Instructions for the task: Quote every line below exactly as it reads.

*** Data to examine ***

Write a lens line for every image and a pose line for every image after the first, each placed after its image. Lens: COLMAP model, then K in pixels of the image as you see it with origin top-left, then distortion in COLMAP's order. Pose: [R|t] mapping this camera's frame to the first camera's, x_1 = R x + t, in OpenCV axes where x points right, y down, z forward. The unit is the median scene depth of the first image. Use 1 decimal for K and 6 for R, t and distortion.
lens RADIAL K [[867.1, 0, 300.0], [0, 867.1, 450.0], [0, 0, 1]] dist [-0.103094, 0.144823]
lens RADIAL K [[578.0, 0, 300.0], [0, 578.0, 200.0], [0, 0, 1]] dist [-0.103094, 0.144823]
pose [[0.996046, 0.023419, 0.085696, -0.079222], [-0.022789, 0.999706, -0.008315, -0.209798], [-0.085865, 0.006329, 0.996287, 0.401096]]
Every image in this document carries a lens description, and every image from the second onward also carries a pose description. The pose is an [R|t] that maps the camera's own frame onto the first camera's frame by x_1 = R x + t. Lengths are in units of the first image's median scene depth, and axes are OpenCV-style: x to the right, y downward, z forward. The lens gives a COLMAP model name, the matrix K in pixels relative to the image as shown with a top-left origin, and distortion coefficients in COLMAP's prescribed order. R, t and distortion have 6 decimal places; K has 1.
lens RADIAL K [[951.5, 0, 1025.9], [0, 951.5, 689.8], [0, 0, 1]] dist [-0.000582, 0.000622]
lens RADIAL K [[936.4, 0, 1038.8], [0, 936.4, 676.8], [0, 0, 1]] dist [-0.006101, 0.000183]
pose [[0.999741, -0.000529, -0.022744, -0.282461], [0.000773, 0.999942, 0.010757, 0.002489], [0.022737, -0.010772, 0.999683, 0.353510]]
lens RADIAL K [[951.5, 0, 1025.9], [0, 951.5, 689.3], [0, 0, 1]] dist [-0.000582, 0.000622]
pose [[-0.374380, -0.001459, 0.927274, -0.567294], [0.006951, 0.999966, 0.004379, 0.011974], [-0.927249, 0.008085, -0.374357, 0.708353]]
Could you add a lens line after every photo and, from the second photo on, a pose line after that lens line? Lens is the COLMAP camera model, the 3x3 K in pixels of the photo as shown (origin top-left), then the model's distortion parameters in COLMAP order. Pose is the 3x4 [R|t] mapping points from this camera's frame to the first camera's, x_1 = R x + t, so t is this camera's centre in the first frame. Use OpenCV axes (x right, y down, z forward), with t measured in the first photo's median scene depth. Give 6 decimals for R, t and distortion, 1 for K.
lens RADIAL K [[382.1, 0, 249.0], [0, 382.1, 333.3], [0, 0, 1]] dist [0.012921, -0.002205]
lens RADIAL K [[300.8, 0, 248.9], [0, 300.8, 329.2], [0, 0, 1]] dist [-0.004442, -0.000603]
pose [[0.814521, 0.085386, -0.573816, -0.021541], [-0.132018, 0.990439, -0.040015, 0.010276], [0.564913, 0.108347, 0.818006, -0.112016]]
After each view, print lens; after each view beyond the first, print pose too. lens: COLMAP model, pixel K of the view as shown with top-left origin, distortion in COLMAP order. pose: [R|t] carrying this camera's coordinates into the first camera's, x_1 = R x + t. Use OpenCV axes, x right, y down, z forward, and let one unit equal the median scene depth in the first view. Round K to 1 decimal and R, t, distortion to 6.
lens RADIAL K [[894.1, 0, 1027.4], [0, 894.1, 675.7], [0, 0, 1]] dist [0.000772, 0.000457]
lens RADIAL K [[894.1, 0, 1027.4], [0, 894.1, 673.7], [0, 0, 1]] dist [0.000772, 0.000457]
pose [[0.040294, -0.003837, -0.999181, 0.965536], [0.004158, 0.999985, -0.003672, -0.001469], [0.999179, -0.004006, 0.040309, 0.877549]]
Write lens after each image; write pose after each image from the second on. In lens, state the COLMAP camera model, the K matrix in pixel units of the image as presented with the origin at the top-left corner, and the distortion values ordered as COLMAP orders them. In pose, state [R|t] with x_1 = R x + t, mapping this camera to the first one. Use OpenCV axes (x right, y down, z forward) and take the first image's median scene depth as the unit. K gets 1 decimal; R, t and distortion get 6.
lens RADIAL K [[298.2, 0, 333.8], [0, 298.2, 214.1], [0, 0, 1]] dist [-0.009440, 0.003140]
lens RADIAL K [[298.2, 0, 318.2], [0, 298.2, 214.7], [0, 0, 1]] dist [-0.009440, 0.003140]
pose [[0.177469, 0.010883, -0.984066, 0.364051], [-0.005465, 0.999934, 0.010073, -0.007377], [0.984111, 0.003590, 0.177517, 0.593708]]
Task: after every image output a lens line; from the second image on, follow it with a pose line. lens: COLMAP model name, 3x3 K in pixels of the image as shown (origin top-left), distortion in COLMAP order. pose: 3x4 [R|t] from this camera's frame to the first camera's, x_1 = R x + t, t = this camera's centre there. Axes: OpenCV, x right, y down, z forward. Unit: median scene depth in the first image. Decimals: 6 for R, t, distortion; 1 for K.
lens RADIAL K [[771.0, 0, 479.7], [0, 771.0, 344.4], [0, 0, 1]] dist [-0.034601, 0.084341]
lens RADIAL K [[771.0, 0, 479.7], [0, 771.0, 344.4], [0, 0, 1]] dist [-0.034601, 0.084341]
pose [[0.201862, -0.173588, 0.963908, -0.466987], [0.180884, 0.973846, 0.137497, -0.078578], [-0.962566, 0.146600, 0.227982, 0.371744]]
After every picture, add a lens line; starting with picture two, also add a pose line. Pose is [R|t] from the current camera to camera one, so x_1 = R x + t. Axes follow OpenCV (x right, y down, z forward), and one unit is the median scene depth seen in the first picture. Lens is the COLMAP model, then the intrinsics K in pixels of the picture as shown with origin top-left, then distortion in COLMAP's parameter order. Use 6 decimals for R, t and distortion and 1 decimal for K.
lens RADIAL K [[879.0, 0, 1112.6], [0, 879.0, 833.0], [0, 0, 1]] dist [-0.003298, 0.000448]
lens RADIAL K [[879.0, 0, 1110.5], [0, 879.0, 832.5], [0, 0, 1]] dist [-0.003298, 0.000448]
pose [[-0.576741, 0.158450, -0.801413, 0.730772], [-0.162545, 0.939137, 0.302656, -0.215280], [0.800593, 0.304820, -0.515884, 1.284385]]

*** End of Data to examine ***

Result of this exercise:
Write a lens line for every image and a pose line for every image after the first, each placed after its image. Lens: COLMAP model, then K in pixels of the image as you see it with origin top-left, then distortion in COLMAP's order. Pose: [R|t] mapping this camera's frame to the first camera's, x_1 = R x + t, in OpenCV axes where x points right, y down, z forward. The unit is the median scene depth of the first image. Use 1 decimal for K and 6 for R, t and distortion.
lens RADIAL K [[867.1, 0, 300.0], [0, 867.1, 450.0], [0, 0, 1]] dist [-0.103094, 0.144823]
lens RADIAL K [[578.0, 0, 300.0], [0, 578.0, 200.0], [0, 0, 1]] dist [-0.103094, 0.144823]
pose [[0.996046, 0.023419, 0.085696, -0.079222], [-0.022789, 0.999706, -0.008315, -0.209798], [-0.085865, 0.006329, 0.996287, 0.401096]]
Every image in this document carries a lens description, and every image from the second onward also carries a pose description. The pose is an [R|t] that maps the camera's own frame onto the first camera's frame by x_1 = R x + t. Lengths are in units of the first image's median scene depth, and axes are OpenCV-style: x to the right, y downward, z forward. The lens gives a COLMAP model name, the matrix K in pixels relative to the image as shown with a top-left origin, and distortion coefficients in COLMAP's prescribed order. R, t and distortion have 6 decimal places; K has 1.
lens RADIAL K [[951.5, 0, 1025.9], [0, 951.5, 689.8], [0, 0, 1]] dist [-0.000582, 0.000622]
lens RADIAL K [[936.4, 0, 1038.8], [0, 936.4, 676.8], [0, 0, 1]] dist [-0.006101, 0.000183]
pose [[0.999741, -0.000529, -0.022744, -0.282461], [0.000773, 0.999942, 0.010757, 0.002489], [0.022737, -0.010772, 0.999683, 0.353510]]
lens RADIAL K [[951.5, 0, 1025.9], [0, 951.5, 689.3], [0, 0, 1]] dist [-0.000582, 0.000622]
pose [[-0.374380, -0.001459, 0.927274, -0.567294], [0.006951, 0.999966, 0.004379, 0.011974], [-0.927249, 0.008085, -0.374357, 0.708353]]
Could you add a lens line after every photo and, from the second photo on, a pose line after that lens line? Lens is the COLMAP camera model, the 3x3 K in pixels of the photo as shown (origin top-left), then the model's distortion parameters in COLMAP order. Pose is the 3x4 [R|t] mapping points from this camera's frame to the first camera's, x_1 = R x + t, so t is this camera's centre in the first frame. Use OpenCV axes (x right, y down, z forward), with t measured in the first photo's median scene depth. Give 6 decimals for R, t and distortion, 1 for K.
lens RADIAL K [[382.1, 0, 249.0], [0, 382.1, 333.3], [0, 0, 1]] dist [0.012921, -0.002205]
lens RADIAL K [[300.8, 0, 248.9], [0, 300.8, 329.2], [0, 0, 1]] dist [-0.004442, -0.000603]
pose [[0.814521, 0.085386, -0.573816, -0.021541], [-0.132018, 0.990439, -0.040015, 0.010276], [0.564913, 0.108347, 0.818006, -0.112016]]
After each view, print lens; after each view beyond the first, print pose too. lens: COLMAP model, pixel K of the view as shown with top-left origin, distortion in COLMAP order. pose: [R|t] carrying this camera's coordinates into the first camera's, x_1 = R x + t. Use OpenCV axes, x right, y down, z forward, and let one unit equal the median scene depth in the first view. Round K to 1 decimal and R, t, distortion to 6.
lens RADIAL K [[894.1, 0, 1027.4], [0, 894.1, 675.7], [0, 0, 1]] dist [0.000772, 0.000457]
lens RADIAL K [[894.1, 0, 1027.4], [0, 894.1, 673.7], [0, 0, 1]] dist [0.000772, 0.000457]
pose [[0.040294, -0.003837, -0.999181, 0.965536], [0.004158, 0.999985, -0.003672, -0.001469], [0.999179, -0.004006, 0.040309, 0.877549]]
Write lens after each image; write pose after each image from the second on. In lens, state the COLMAP camera model, the K matrix in pixel units of the image as presented with the origin at the top-left corner, and the distortion values ordered as COLMAP orders them. In pose, state [R|t] with x_1 = R x + t, mapping this camera to the first one. Use OpenCV axes (x right, y down, z forward) and take the first image's median scene depth as the unit. K gets 1 decimal; R, t and distortion get 6.
lens RADIAL K [[298.2, 0, 333.8], [0, 298.2, 214.1], [0, 0, 1]] dist [-0.009440, 0.003140]
lens RADIAL K [[298.2, 0, 318.2], [0, 298.2, 214.7], [0, 0, 1]] dist [-0.009440, 0.003140]
pose [[0.177469, 0.010883, -0.984066, 0.364051], [-0.005465, 0.999934, 0.010073, -0.007377], [0.984111, 0.003590, 0.177517, 0.593708]]
Task: after every image output a lens line; from the second image on, follow it with a pose line. lens: COLMAP model name, 3x3 K in pixels of the image as shown (origin top-left), distortion in COLMAP order. pose: 3x4 [R|t] from this camera's frame to the first camera's, x_1 = R x + t, t = this camera's centre there. Axes: OpenCV, x right, y down, z forward. Unit: median scene depth in the first image. Decimals: 6 for R, t, distortion; 1 for K.
lens RADIAL K [[771.0, 0, 479.7], [0, 771.0, 344.4], [0, 0, 1]] dist [-0.034601, 0.084341]
lens RADIAL K [[771.0, 0, 479.7], [0, 771.0, 344.4], [0, 0, 1]] dist [-0.034601, 0.084341]
pose [[0.201862, -0.173588, 0.963908, -0.466987], [0.180884, 0.973846, 0.137497, -0.078578], [-0.962566, 0.146600, 0.227982, 0.371744]]
After every picture, add a lens line; starting with picture two, also add a pose line. Pose is [R|t] from the current camera to camera one, so x_1 = R x + t. Axes follow OpenCV (x right, y down, z forward), and one unit is the median scene depth seen in the first picture. Lens is the COLMAP model, then the intrinsics K in pixels of the picture as shown with origin top-left, then distortion in COLMAP's parameter order. Use 6 decimals for R, t and distortion and 1 decimal for K.
lens RADIAL K [[879.0, 0, 1112.6], [0, 879.0, 833.0], [0, 0, 1]] dist [-0.003298, 0.000448]
lens RADIAL K [[879.0, 0, 1110.5], [0, 879.0, 832.5], [0, 0, 1]] dist [-0.003298, 0.000448]
pose [[-0.576741, 0.158450, -0.801413, 0.730772], [-0.162545, 0.939137, 0.302656, -0.215280], [0.800593, 0.304820, -0.515884, 1.284385]]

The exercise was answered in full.